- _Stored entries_

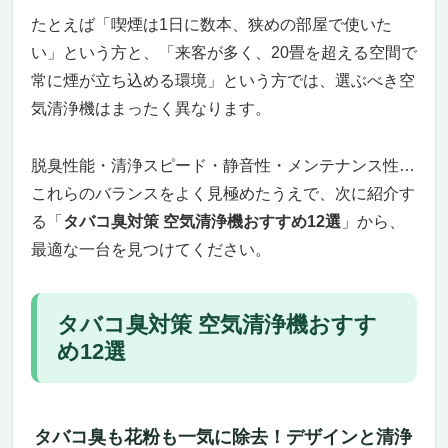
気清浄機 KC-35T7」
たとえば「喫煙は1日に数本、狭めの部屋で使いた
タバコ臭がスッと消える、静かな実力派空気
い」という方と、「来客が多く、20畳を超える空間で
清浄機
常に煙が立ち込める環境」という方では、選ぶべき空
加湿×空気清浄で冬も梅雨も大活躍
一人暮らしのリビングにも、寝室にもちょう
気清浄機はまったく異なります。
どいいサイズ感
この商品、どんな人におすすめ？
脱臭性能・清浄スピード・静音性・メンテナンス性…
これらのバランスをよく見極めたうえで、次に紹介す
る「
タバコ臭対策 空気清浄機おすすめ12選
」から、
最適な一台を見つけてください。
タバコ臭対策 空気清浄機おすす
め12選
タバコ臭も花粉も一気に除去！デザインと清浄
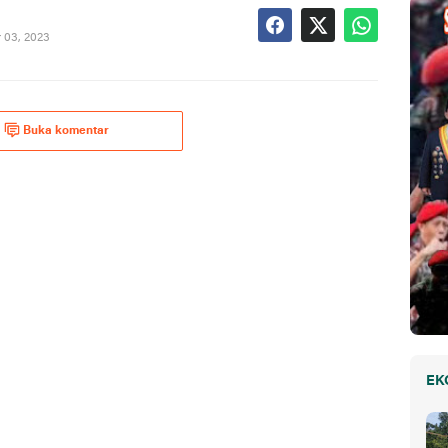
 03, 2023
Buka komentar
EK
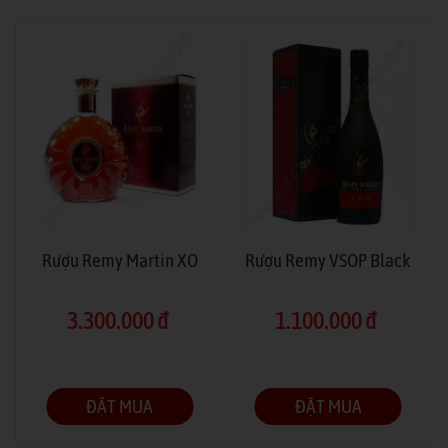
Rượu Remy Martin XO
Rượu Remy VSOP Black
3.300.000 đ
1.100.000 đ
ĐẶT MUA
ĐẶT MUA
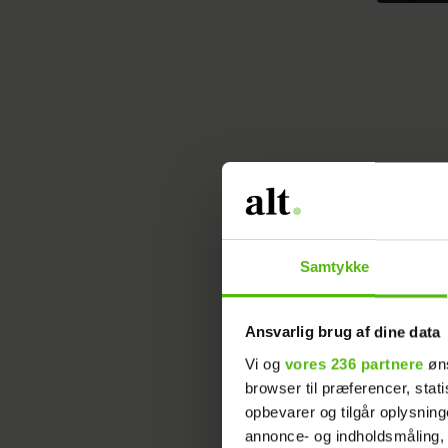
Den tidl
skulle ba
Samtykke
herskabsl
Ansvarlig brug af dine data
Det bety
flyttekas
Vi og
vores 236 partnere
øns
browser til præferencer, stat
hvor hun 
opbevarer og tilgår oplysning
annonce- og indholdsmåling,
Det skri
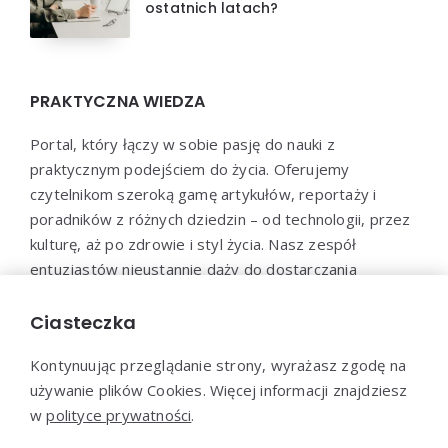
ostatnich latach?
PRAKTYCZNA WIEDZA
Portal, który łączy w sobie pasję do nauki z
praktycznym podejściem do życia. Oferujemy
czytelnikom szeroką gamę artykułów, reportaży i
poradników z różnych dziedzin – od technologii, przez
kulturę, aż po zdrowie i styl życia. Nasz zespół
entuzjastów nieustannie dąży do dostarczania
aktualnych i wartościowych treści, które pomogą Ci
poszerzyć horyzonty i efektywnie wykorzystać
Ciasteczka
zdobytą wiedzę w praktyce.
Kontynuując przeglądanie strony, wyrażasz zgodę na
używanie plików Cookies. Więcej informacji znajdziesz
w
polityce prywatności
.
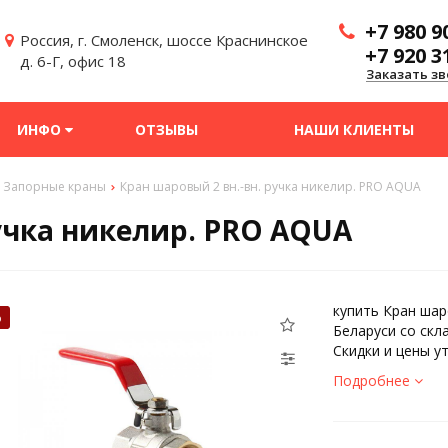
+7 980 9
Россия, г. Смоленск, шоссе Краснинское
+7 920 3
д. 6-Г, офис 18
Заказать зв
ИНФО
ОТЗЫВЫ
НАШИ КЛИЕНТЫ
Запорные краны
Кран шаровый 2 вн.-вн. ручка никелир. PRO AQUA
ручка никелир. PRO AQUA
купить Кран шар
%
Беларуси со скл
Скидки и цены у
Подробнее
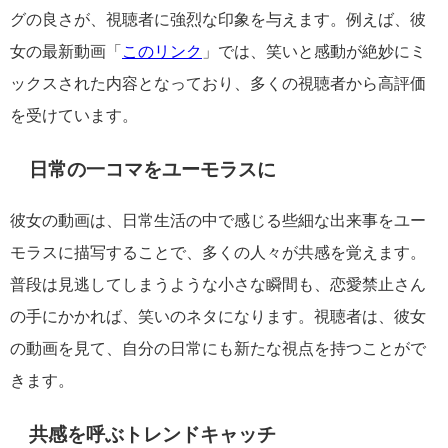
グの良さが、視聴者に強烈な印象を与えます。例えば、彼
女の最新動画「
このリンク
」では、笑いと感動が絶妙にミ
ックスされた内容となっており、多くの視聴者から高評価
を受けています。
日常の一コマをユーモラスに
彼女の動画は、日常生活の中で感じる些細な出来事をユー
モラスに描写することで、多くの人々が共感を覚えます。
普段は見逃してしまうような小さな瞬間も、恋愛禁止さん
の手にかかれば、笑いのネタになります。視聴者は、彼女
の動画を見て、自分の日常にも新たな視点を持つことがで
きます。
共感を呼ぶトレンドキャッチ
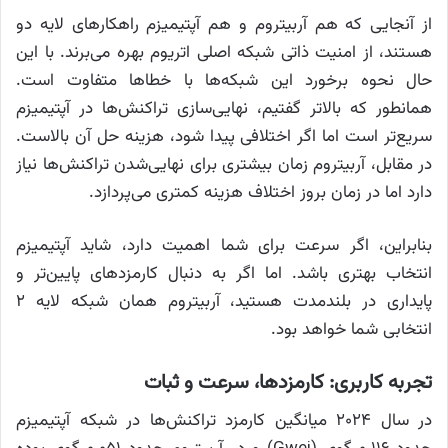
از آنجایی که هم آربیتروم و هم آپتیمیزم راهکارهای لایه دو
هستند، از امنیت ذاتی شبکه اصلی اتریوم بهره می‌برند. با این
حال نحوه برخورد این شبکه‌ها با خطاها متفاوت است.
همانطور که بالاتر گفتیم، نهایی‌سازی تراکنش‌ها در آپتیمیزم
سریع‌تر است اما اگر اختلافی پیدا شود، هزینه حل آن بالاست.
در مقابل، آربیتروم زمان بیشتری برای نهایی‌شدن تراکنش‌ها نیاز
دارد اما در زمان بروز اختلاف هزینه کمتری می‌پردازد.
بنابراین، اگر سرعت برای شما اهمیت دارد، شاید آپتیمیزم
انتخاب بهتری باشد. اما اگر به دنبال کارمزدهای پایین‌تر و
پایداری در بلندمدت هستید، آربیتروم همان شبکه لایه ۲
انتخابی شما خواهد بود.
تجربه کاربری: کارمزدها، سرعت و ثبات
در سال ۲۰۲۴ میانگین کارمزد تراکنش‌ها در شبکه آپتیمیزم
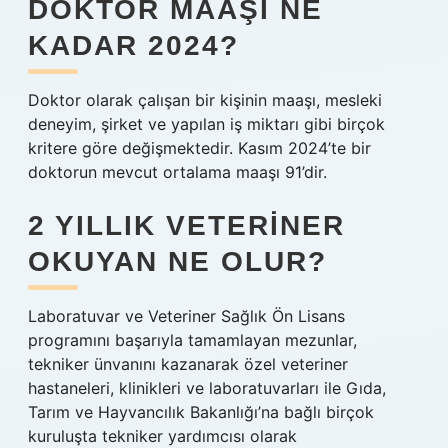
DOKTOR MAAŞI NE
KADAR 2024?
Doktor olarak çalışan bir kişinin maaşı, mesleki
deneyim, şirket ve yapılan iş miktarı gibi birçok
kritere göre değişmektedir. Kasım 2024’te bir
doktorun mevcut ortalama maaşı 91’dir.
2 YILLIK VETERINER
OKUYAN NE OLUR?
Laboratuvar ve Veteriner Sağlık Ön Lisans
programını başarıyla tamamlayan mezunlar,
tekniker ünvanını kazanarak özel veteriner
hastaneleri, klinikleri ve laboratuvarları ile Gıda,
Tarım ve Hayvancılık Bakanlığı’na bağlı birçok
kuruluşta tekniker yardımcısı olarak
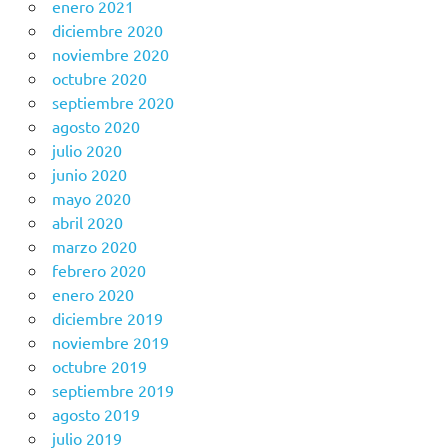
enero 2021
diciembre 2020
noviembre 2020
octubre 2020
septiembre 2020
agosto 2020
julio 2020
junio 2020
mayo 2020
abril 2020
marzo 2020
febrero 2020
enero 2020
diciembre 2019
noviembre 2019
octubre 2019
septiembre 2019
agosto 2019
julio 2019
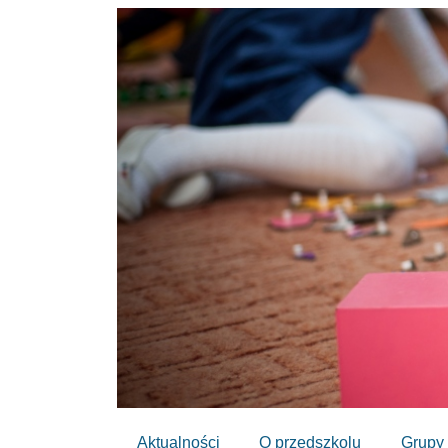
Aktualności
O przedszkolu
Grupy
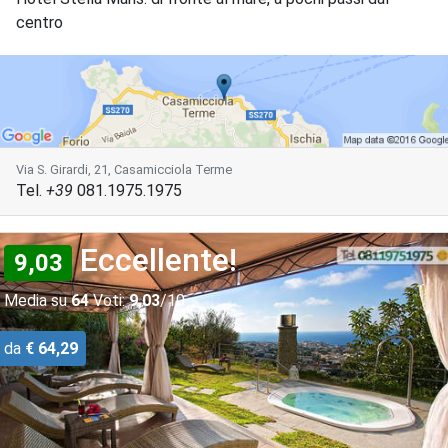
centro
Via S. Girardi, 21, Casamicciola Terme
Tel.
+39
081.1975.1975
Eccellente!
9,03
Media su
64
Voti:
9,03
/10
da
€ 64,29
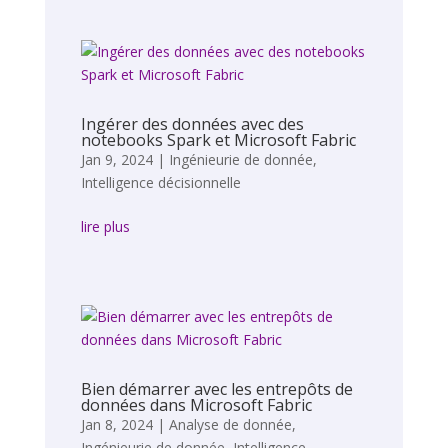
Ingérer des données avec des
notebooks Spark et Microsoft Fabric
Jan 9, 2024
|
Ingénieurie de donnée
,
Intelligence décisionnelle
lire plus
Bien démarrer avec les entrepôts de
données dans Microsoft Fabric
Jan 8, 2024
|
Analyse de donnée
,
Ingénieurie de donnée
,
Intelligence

- _Problem_
Show me every line of the entries above that holds "دارد".

- _Exercise answer_
دارد اما در زمان بروز اختلاف هزینه کمتری می‌پردازد.
بنابراین، اگر سرعت برای شما اهمیت دارد، شاید آپتیمیزم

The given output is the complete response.